Der Aufstieg von ESL Gaming

ESL gibt es seit mittlerweile 20 Jahren. Das Unternehmen hat frühzeitig das Potential der eSport Events erkannt. Begonnen hat ESL Gaming einst mit der Organisation von LAN-Partys. Heute steht ESL Gaming hinter mehreren Top-Veranstaltungen der Szene, zum Beispiel hinter dem bekanntesten Event – dem Intel Extreme Masters im polnischen Katowice.

Geführt wurde ESL Gaming bisher von Gründer und CEO Ralf Reichert. Er und einige seiner Manager haben zuletzt noch acht Prozent am Unternehmen gehalten. Haupt-Eigentümer von ESL Gaming war die Modern Times Group.

Die Savvy Gaming Group hat alle Anteile von MTG und von Ralf Reichert übernommen. Der 47jährige wird sich gleichzeitig aus dem operativen Geschäft zurückziehen und als Executive Chairman Kontroll- und Berater-Tätigkeiten übernehmen. Die Savvy Gaming Group beschäftigt derzeit ca. 600 Mitarbeiter. Eigentümer von SGG ist der Public Investment Fund (PIF), ein Staatsfond aus Saudi Arabien.

Britischer Kontrahent wird ebenfalls übernommen

Die Saudis werden aber nicht nur in Deutschland investieren, sondern gleichzeitig den ESL-Konkurrenten Faceit aus Großbritannien übernehmen. Während ESL Gaming sich auf die Ausrichtung der professionellen Wettkämpfe spezialisiert hat, ist Faceit der bekannteste Veranstalter für Events der Freizeitspieler. Der Deal kostet SGG weitere 500 Millionen Dollar.

eSport für Sponsoren immer interessanter

Der eSport hat in der Coronakrise nochmals einen Boom erlebt. Es wäre aber zu einfach den Erfolg der Branche rein an der Pandemie festzumachen. Schon vor der Covid-19 sind die Zuschauerzahlen online und offline stetig gestiegen.

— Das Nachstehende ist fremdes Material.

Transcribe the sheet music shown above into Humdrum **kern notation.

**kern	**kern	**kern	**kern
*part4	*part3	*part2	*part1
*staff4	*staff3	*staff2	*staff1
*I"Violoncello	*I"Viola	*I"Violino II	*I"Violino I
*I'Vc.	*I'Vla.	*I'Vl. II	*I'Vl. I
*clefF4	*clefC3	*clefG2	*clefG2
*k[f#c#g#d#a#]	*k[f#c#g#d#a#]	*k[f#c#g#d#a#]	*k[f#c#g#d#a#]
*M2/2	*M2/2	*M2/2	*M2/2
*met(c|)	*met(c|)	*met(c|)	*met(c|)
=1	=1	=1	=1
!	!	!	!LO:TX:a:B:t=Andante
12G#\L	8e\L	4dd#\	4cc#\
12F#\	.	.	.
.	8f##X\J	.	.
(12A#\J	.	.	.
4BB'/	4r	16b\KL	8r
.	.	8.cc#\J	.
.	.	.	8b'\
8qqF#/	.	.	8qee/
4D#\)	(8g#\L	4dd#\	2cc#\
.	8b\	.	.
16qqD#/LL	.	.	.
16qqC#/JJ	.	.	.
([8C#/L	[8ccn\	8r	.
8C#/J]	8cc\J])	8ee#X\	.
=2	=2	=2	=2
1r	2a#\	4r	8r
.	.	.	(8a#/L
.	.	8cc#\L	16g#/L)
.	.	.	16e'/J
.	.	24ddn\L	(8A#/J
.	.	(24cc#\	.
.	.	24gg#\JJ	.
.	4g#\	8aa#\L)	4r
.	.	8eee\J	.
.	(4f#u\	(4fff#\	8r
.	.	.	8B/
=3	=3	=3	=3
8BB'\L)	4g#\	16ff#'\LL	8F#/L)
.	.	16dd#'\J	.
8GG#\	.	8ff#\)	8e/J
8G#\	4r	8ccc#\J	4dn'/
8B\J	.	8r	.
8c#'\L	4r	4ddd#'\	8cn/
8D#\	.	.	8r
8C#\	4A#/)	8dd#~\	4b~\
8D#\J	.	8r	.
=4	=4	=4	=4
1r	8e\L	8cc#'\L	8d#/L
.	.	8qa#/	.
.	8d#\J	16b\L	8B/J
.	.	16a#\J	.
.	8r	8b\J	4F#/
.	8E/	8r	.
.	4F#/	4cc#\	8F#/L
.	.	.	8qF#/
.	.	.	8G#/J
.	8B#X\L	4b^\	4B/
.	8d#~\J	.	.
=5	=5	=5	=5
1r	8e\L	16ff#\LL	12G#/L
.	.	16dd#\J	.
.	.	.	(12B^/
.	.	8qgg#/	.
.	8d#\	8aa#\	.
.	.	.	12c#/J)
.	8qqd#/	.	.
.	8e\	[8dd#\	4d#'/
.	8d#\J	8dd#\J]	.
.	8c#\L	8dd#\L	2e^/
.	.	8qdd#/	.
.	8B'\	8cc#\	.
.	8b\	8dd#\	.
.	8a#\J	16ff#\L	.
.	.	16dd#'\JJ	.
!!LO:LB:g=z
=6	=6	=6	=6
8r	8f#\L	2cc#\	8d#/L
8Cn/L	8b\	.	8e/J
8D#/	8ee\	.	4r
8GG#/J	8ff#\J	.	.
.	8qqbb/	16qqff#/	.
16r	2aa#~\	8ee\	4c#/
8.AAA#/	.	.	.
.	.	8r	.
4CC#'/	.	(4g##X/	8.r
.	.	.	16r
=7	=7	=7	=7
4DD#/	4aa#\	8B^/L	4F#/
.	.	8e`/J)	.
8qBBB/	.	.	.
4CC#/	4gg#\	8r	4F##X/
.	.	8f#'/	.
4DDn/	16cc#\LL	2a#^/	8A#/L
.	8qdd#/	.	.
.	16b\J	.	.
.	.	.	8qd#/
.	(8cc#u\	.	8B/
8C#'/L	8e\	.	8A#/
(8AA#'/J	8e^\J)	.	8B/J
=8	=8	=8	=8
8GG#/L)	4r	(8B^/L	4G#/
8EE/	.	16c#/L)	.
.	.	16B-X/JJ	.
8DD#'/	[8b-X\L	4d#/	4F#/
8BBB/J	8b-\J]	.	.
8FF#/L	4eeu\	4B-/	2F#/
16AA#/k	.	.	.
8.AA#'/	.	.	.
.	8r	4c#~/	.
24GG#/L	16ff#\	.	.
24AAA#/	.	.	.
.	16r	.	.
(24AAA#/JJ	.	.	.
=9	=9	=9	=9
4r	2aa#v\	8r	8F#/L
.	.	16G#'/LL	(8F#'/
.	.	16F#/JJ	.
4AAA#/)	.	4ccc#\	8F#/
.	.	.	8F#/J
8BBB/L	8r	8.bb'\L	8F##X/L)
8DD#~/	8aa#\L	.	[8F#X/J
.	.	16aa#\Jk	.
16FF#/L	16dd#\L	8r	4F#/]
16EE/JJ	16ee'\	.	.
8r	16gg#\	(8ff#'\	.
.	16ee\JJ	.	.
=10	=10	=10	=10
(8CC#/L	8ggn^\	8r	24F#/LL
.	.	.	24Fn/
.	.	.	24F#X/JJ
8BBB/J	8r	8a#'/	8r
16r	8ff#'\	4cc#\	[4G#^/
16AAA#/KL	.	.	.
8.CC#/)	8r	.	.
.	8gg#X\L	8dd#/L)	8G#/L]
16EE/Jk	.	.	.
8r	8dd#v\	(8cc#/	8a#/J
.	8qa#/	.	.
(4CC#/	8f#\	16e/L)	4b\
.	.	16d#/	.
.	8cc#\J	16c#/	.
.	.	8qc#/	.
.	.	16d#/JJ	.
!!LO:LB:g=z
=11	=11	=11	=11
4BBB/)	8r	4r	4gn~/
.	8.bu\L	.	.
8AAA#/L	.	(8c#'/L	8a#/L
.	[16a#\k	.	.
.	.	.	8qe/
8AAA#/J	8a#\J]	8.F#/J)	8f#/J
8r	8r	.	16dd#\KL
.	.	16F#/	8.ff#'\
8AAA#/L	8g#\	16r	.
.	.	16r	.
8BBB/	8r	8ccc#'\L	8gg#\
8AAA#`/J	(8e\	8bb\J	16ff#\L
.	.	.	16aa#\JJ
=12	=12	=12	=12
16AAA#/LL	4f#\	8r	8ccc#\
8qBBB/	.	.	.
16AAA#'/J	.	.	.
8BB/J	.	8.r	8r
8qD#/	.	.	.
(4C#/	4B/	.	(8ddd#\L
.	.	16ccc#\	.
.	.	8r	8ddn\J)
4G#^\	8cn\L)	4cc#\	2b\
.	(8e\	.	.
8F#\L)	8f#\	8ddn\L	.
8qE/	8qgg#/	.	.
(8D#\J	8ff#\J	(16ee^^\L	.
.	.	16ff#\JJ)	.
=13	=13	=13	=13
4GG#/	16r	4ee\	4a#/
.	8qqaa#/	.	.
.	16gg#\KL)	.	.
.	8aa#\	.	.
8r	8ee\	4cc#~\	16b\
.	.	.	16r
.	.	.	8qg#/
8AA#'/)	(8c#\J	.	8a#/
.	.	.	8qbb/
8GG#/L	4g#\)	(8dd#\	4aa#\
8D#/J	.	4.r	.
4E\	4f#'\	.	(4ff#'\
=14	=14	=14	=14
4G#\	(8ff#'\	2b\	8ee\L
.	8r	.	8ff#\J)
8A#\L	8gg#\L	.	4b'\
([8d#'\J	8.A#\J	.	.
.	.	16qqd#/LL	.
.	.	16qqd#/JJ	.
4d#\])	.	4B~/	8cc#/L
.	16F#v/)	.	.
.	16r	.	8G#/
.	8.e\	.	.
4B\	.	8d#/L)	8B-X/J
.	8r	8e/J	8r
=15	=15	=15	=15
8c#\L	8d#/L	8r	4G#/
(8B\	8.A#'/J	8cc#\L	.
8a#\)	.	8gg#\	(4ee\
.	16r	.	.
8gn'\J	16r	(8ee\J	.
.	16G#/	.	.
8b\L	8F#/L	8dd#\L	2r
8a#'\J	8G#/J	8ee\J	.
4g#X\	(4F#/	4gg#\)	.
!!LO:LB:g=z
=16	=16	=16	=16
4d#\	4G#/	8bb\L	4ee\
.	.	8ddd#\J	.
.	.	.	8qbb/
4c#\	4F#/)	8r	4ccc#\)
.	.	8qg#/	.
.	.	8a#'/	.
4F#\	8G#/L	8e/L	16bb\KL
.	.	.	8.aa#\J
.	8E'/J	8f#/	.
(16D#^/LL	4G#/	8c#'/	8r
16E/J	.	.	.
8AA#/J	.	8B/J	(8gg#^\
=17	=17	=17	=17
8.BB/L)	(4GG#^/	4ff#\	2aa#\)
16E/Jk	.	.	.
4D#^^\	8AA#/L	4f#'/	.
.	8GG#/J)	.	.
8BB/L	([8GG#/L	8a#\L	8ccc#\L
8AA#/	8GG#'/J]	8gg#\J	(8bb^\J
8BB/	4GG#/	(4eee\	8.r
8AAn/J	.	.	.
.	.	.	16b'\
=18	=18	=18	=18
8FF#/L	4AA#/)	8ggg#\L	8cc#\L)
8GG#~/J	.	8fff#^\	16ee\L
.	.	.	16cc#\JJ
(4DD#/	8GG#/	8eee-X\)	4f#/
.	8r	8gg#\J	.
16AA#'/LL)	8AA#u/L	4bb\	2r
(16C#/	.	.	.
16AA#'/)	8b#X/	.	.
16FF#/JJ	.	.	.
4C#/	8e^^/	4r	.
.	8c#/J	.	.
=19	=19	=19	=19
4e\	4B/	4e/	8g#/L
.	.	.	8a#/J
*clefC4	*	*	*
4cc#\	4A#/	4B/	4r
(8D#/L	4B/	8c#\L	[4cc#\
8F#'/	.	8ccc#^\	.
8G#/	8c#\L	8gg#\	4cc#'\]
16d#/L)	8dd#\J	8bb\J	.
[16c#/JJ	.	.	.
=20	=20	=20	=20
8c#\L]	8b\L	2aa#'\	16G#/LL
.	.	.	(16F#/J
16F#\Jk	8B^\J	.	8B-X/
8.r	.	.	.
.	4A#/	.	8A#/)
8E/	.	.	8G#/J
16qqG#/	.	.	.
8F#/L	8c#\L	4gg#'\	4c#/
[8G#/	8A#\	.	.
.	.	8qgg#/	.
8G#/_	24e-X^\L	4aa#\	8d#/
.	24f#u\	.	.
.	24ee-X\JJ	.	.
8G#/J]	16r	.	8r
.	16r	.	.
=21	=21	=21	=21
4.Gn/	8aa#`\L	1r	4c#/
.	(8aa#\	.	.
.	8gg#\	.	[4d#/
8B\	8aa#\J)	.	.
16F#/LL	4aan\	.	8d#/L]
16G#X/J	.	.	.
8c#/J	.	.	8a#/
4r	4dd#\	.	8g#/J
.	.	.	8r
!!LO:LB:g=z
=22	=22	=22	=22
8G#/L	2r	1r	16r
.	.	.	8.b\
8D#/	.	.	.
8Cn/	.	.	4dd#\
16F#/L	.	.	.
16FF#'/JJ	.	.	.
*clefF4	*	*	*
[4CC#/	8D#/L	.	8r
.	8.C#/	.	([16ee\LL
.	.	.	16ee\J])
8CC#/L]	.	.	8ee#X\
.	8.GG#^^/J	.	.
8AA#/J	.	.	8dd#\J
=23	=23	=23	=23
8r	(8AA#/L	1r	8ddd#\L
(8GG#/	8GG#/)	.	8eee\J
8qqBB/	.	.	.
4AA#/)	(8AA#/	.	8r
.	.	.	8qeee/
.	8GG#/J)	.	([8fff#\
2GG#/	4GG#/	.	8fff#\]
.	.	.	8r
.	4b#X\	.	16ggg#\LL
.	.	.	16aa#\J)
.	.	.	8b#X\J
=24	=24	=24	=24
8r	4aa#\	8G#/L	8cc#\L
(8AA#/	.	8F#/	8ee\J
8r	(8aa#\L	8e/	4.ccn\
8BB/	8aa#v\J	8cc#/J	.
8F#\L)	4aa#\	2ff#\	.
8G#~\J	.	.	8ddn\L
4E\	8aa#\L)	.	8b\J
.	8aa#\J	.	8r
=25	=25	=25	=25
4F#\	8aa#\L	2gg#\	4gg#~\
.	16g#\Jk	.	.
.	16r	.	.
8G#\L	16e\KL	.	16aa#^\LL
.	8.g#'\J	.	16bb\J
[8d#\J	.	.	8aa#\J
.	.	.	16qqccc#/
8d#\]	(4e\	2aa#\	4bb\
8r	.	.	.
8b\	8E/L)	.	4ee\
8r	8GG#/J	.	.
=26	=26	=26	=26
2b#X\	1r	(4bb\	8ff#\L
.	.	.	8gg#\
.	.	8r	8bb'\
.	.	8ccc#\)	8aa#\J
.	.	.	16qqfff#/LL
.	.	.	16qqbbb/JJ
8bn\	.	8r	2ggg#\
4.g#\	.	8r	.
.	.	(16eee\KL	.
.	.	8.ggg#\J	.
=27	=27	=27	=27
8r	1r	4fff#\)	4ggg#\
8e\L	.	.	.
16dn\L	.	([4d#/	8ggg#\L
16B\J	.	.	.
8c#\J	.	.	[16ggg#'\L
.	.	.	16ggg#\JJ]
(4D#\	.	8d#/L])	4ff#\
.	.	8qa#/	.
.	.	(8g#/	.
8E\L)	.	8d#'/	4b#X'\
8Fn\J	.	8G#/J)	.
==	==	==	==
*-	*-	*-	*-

Schaut man sich die Preisgelder, die Zahl der aktiven Spieler sowie die Nutzer von Streamingdiensten wie Twitch an, gibt’s in der Beliebtheit der eSport Disziplinen ein klares Ranking.

  • Counter-Strike: Global Offensive (CS:GO)
  • Fortnite
  • Dota 2
  • League of Legends

Die LOL Weltmeisterschaft haben Ende 2021 insgesamt 180 Millionen Fans vor den Bildschirmen live gesehen.

Genau diese Zahlen sind es, die den eSport für die Sponsoren interessant machen. Unternehmen wie Intel, DHL, BWM und Mercedes haben das Potential längst für sich entdeckt. Mehrere deutsche DAX-Konzerne favorisieren die Werbung über die eSport Kanäle. Die potentiellen Kunden werden direkt angesprochen. Ein typischer eSport Fan ist männlich, zwischen 26 und 40 Jahren alt, überdurchschnittlich gebildet und mit einem überdurchschnittlichen Einkommen ausgestattet. Pro Tag verbringt ein eSport Enthusiast drei Stunden vor dem Bildschirm.

Brian Ward wird neuer Chef von SGG

Chef der Savvy Gaming Group ist Brian Ward. Der Saudis haben einen bestens vernetzten Manager der Szene verpflichtet. Ward war vorher für Electronic Arts, Microsoft und Activision tätig. Das Ziel von SGG sei es, so der Manager, ein eSport Ökosystem der Weltklasse zu schaffen. „SGG ist angetreten, stark in die Bereiche Gaming und E-Sports zu investieren und um die globale Gaming[1]Community zu stärken“, so Brian Ward.

Bereits im Februar Masters mit über 10.000 Fans

Geht’s es nach Ralf Reichert, werden übrigens die Fans bald wieder in die Hallen zurückkehren. Beim Masters im Februar in Katowice sollen 10.000 Fans dabei sein – pro Tag.